The task =
Transcribe the passage on x86 chips word for word, starting at the words "But if x86 has" and ending after the words "a laptop chip.".

Before the Google “free” internet (ownership over your digital person to exploit and manipulate), all x86 systems were fully documented publicly. The primary reason AMD exists is because we (the people) were so distrusting over these corporations stealing and manipulating that governments, militaries, and large corporations required second sourcing of chips before purchasing with public funds. We knew that products as a service - is a criminal extortion scam, way back then. AMD was the second source for Intel and produced the x86 chips under license. It was only after that when they recreated an instructions compatible alternative from scratch. There was a big legal case where Intel tried to claim copyright over their instruction set, but they lost. This created AMD. Since 2012, both Intel and AMD have proprietary code. This is primarily because the original 8086 patents expired. Most of the hardware could be produced anywhere after that. In practice There are only Intel, TSMC, and Samsung on bleeding edge fab nodes. Bleeding edge is all that matters. The price is extraordinary to bring one online. The tech it requires is only made once for a short while. The cutting edge devices are what pays for the enormous investment, but once the fab is paid for, the cost to continue running one is relatively low. The number of fab nodes is carefully decided to try and accommodate trailing edge node demand. No new trailing edge nodes are viable to reproduce. There is no store to buy fan node hardware. As soon as all of a node’s hardware is built by ASML, they start building the next node.
But if x86 has proprietary, why is it different than Qualcomm/Broadcom - no one asked. The proprietary parts are of some concern. There is an entire undocumented operating system running in the background of your hardware. That’s the most concerning. The primary thing that is proprietary is the microcode. This is basically the power cycling phase of the chip, like the order that things are given power, and the instruction set that is available. Like how there are not actual chips designed for most consumer hardware. The dies are classed by quality and functionality and sorted to create the various products we see. Your slower speed laptop chip might be the same as a desktop variant that didn’t perform at the required speed, power is connected differently, and it becomes a laptop chip.

Supplied information =
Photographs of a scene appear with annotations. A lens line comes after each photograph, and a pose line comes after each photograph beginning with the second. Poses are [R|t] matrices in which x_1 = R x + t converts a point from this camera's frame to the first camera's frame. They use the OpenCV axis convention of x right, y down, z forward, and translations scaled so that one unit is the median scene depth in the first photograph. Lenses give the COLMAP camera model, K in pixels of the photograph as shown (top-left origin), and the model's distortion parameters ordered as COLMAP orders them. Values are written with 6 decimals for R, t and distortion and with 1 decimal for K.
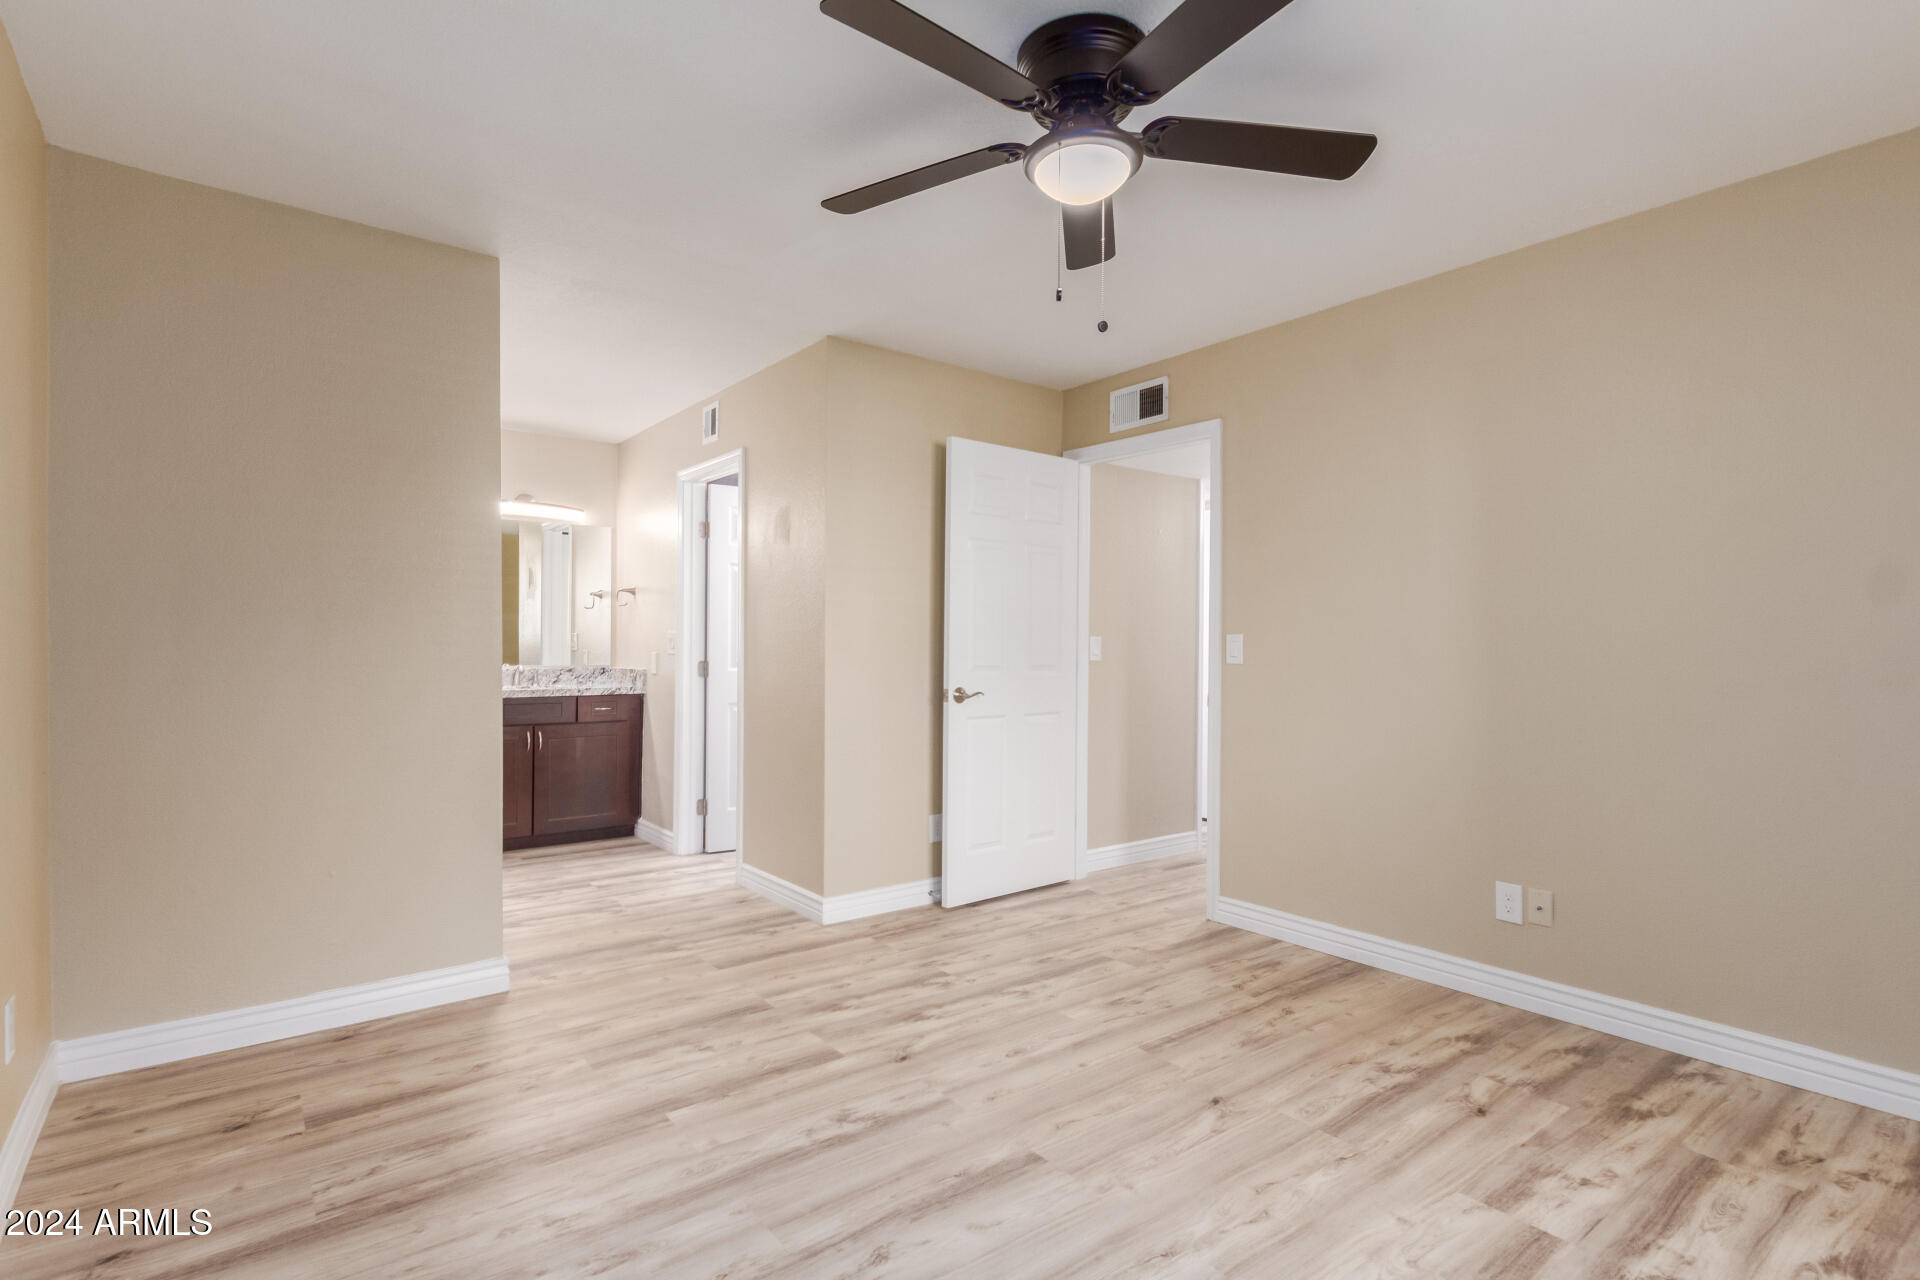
lens RADIAL K [[951.5, 0, 951.0], [0, 951.5, 631.3], [0, 0, 1]] dist [0.000963, -0.000321]
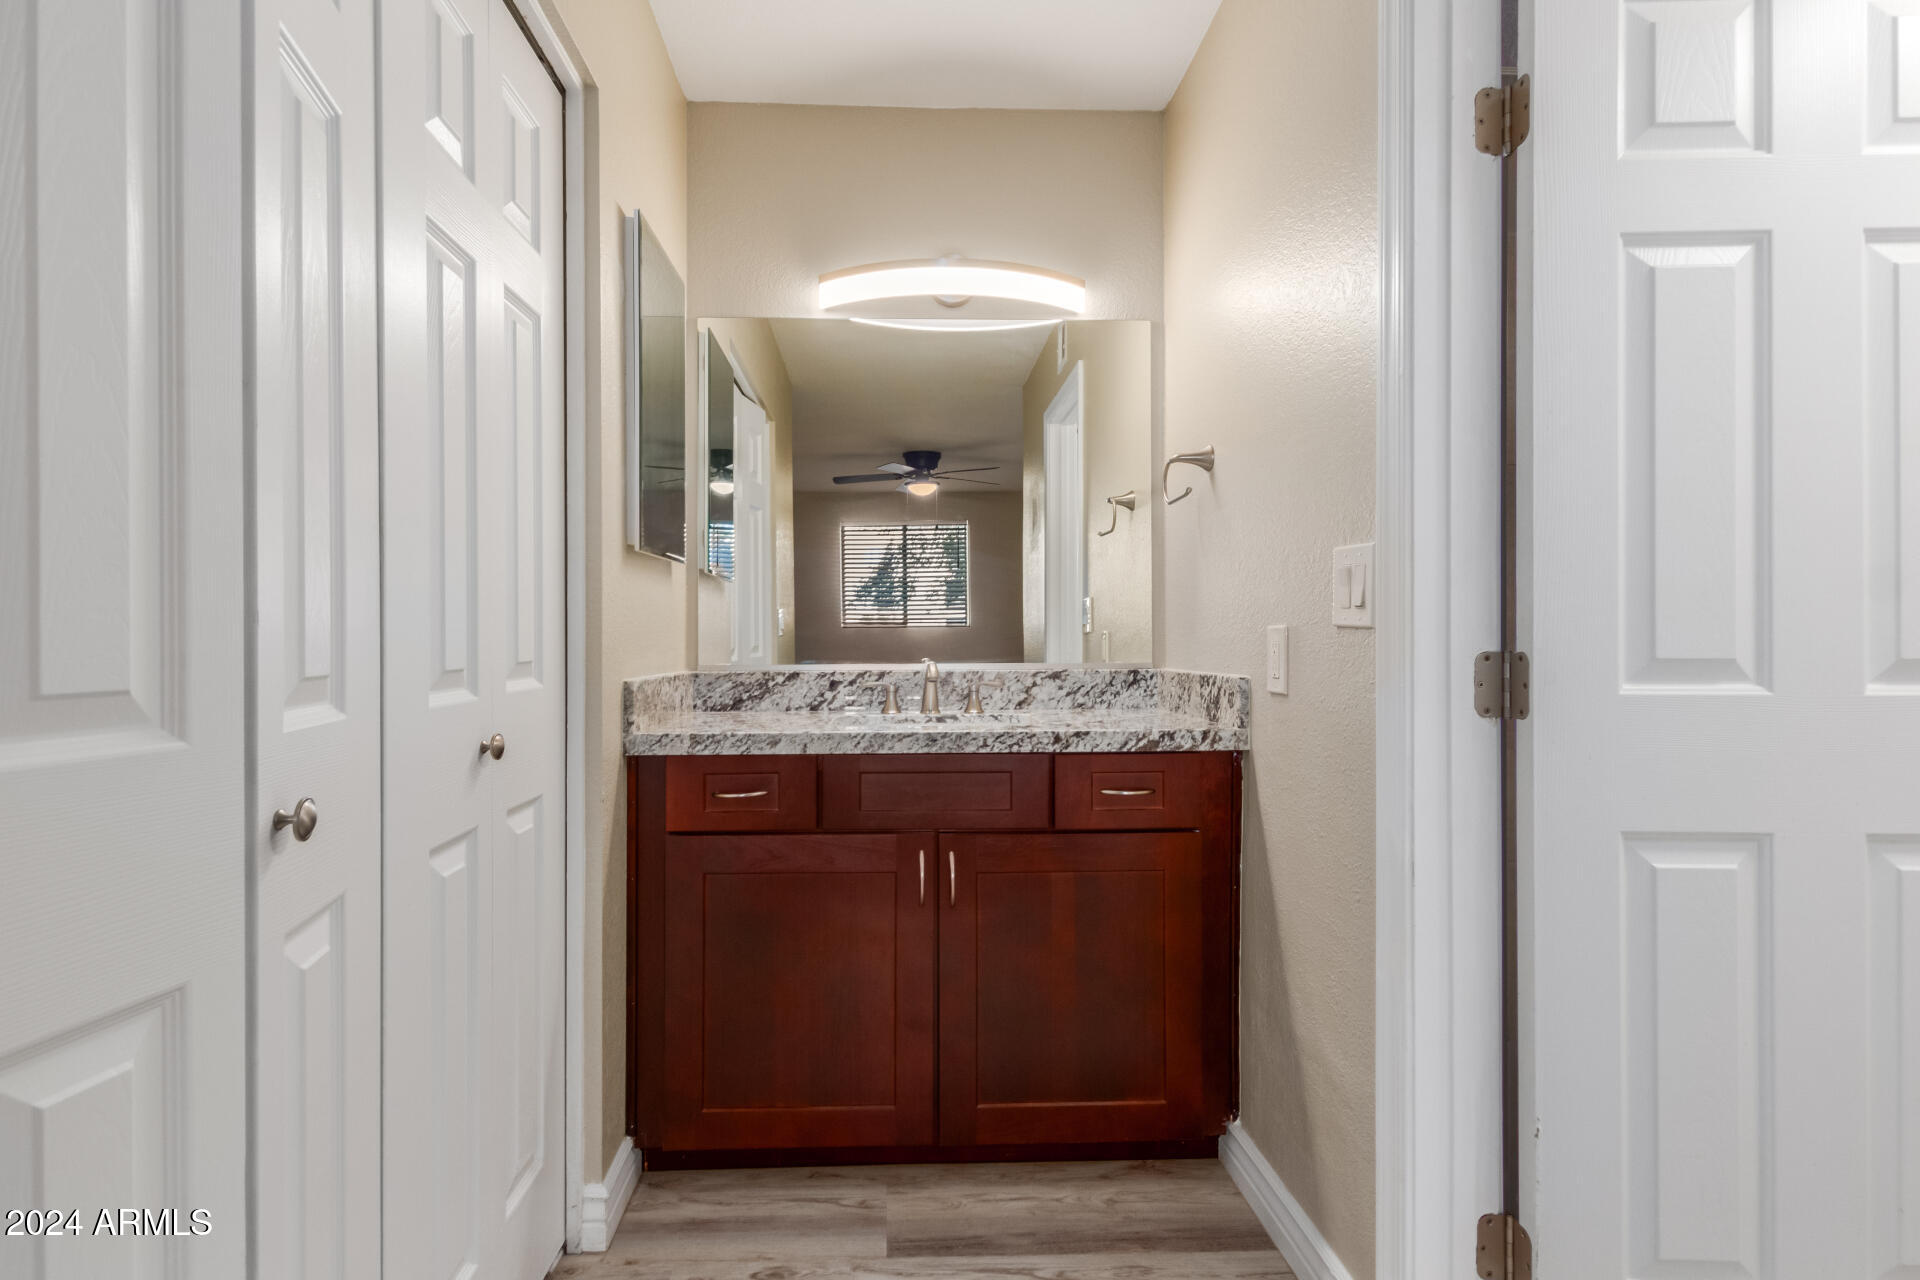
lens RADIAL K [[951.5, 0, 951.9], [0, 951.5, 637.0], [0, 0, 1]] dist [0.000963, -0.000321]
pose [[0.841647, -0.007561, -0.539974, -0.228233], [0.011410, 0.999928, 0.003782, 0.023204], [0.539907, -0.009345, 0.841673, 0.664197]]
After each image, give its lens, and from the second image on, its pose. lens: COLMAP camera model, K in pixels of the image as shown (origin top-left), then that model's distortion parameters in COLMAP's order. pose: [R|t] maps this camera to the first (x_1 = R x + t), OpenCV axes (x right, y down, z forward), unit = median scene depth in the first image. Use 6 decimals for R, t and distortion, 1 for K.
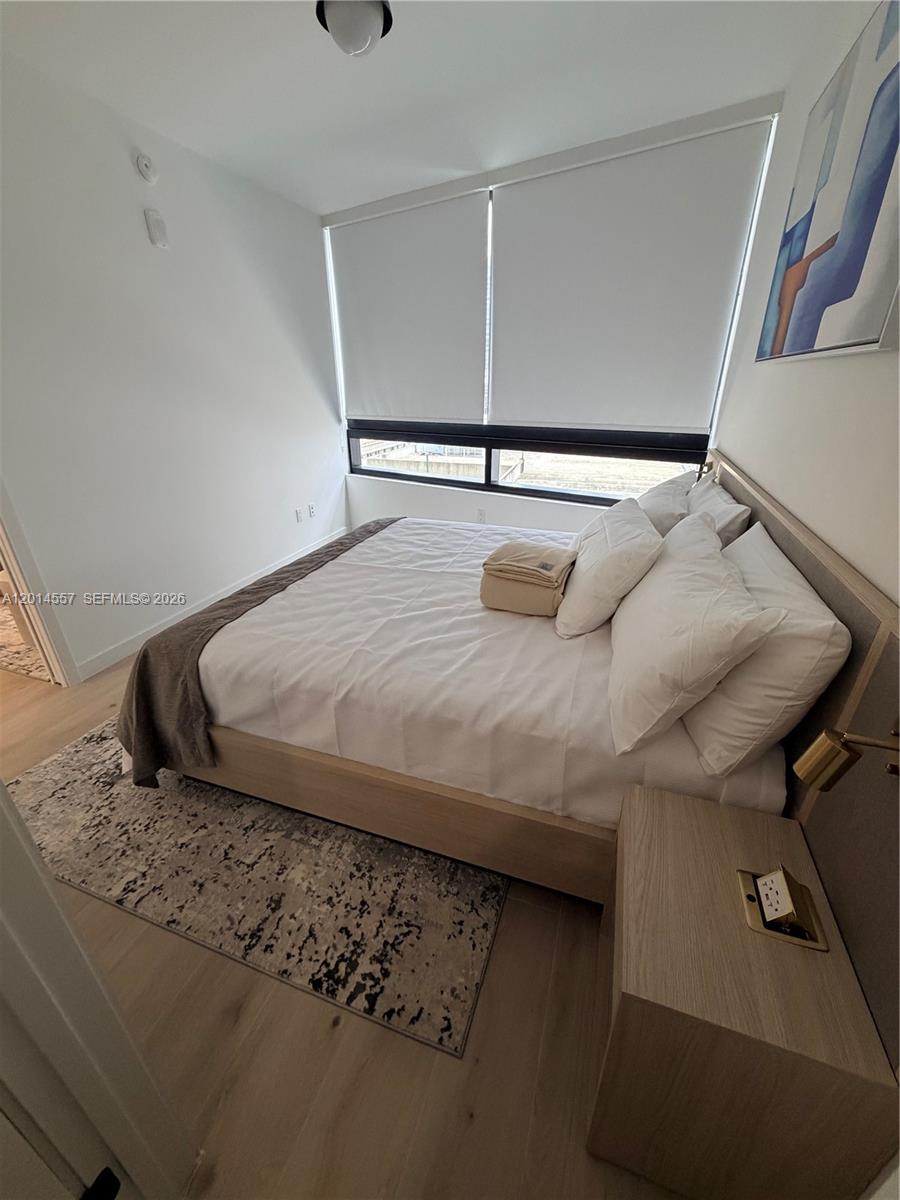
lens RADIAL K [[475.9, 0, 451.3], [0, 475.9, 598.9], [0, 0, 1]] dist [-0.000910, -0.000280]
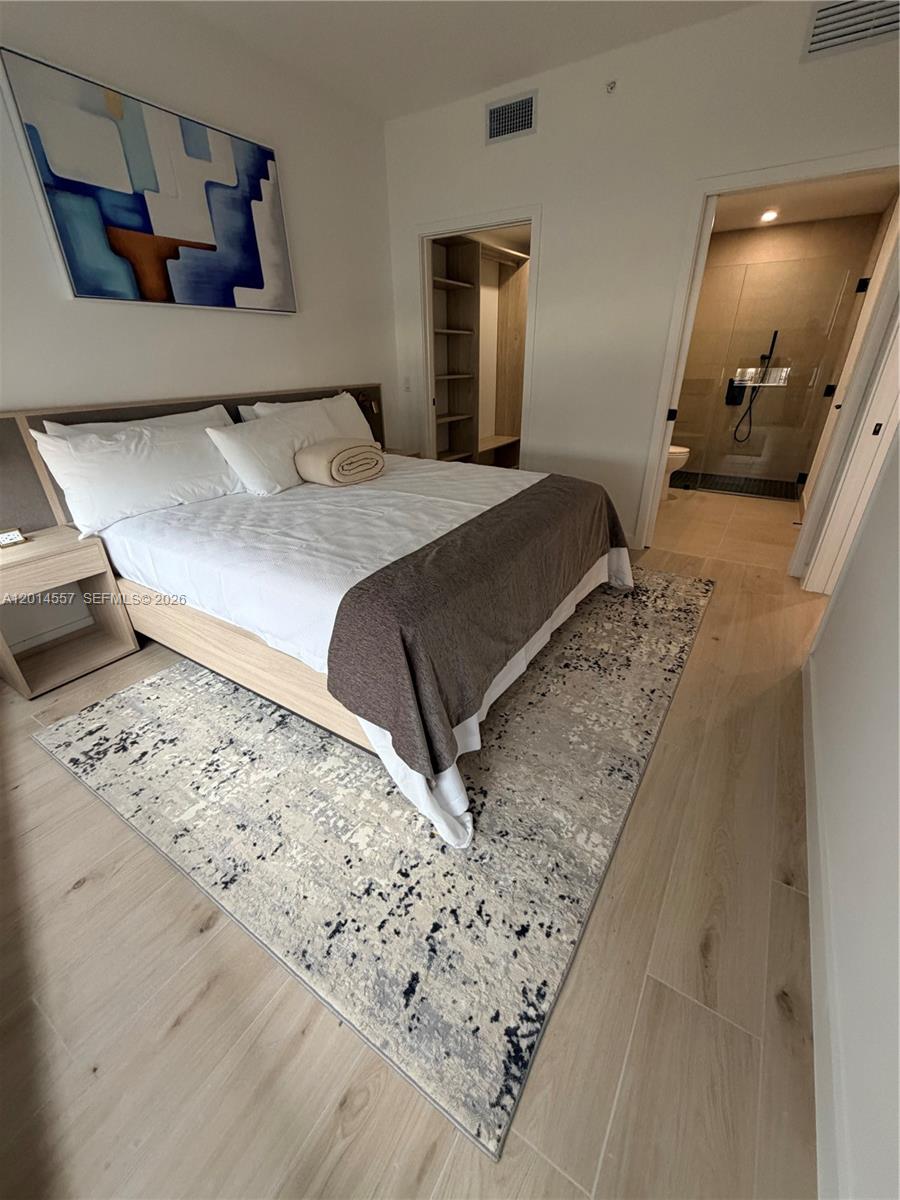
lens RADIAL K [[475.9, 0, 450.4], [0, 475.9, 596.5], [0, 0, 1]] dist [-0.000910, -0.000280]
pose [[-0.973474, -0.082912, 0.213246, -0.344910], [0.114394, 0.630795, 0.767471, -0.608196], [-0.198147, 0.771507, -0.604578, 1.524366]]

Answer space =
But if x86 has proprietary, why is it different than Qualcomm/Broadcom - no one asked. The proprietary parts are of some concern. There is an entire undocumented operating system running in the background of your hardware. That’s the most concerning. The primary thing that is proprietary is the microcode. This is basically the power cycling phase of the chip, like the order that things are given power, and the instruction set that is available. Like how there are not actual chips designed for most consumer hardware. The dies are classed by quality and functionality and sorted to create the various products we see. Your slower speed laptop chip might be the same as a desktop variant that didn’t perform at the required speed, power is connected differently, and it becomes a laptop chip.